Il sovraffollamento e le carenze degli organici

Gennarino De Fazio, responsabile della Uil Fp Polizia penitenziaria, ha commentato l’incidente, evidenziando la gravissima situazione delle carceri italiane. Attualmente, sono circa 65.500 i detenuti, che si trovano a fronteggiare un totale di soli 46.200 posti disponibili. In particolare, il carcere di Augusta risulta sovraffollato, con 476 detenuti a fronte di 267 posti, il che comporta un tasso di sovraffollamento del 178%. Inoltre, mancano circa 20.000 agenti della Polizia penitenziaria, poiché nella struttura di Augusta ci sono solo 204 operatori, mentre ne servirebbero almeno 352.

De Fazio ha messo in evidenza la quotidiana difficoltà con cui gli agenti operano, accusando il sistema penitenziario di problemi strutturali che vengono spesso ignorati. “In queste condizioni”, ha dichiarato, “non ci si può sorprendere delle evasioni o degli eventi disfunzionali nelle prigioni. Va notato che se il sistema riesce ancora a funzionare lo si deve alla dedizione e al sacrificio degli operatori, i quali si trovano ora sull’orlo di un collasso a causa di carichi di lavoro estremamente pesanti e turni che si estendono anche per 26 ore consecutive.”

Il dirigente sindacale ha chiesto una risposta tempestiva da parte del Governo, sottolineando che la situazione di emergenza nelle carceri si sta aggravando ulteriormente. Ha sollecitato interventi immediati per ridurre la densità detentiva, potenziare il personale della Polizia penitenziaria e migliorare le condizioni lavorative, compresa l’assistenza sanitaria e la formazione. Secondo De Fazio, le misure finora adottate non sono sufficienti e sono necessari provvedimenti straordinari per affrontare questa crisi.

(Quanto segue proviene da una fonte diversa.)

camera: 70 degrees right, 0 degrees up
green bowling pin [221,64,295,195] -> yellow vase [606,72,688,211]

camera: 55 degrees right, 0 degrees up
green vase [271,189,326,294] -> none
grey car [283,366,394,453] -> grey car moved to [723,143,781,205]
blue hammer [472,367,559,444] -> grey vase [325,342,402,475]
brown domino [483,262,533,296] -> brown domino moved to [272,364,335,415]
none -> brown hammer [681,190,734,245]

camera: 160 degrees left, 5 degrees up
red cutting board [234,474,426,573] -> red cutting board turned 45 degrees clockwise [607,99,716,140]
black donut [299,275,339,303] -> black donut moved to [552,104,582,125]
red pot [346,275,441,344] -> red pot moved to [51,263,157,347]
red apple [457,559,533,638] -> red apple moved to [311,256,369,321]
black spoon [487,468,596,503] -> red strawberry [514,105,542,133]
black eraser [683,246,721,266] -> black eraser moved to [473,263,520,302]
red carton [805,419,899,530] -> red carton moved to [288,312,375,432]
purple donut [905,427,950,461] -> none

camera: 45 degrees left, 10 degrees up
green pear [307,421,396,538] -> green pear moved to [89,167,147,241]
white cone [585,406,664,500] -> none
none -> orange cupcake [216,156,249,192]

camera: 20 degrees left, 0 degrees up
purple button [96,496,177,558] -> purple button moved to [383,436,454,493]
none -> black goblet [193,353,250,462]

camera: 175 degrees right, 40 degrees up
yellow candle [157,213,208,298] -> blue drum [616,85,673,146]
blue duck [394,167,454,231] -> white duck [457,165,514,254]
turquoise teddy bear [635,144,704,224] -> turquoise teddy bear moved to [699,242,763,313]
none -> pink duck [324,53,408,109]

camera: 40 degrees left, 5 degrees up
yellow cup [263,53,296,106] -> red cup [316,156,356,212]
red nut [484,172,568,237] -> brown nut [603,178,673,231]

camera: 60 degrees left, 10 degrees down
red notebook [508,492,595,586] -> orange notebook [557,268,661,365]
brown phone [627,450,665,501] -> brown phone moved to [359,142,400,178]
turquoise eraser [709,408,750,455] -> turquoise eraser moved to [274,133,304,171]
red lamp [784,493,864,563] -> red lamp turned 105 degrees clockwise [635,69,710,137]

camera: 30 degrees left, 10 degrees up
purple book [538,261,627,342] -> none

In conclusione, l’evasione di un detenuto dal carcere di Augusta getta luce su una problematica complessa e radicata del sistema carcerario italiano, contribuendo a una discussione urgente sulle condizioni di lavoro della Polizia penitenziaria e sulla necessità di riforme significative per garantire la sicurezza e il rispetto dei diritti dei detenuti.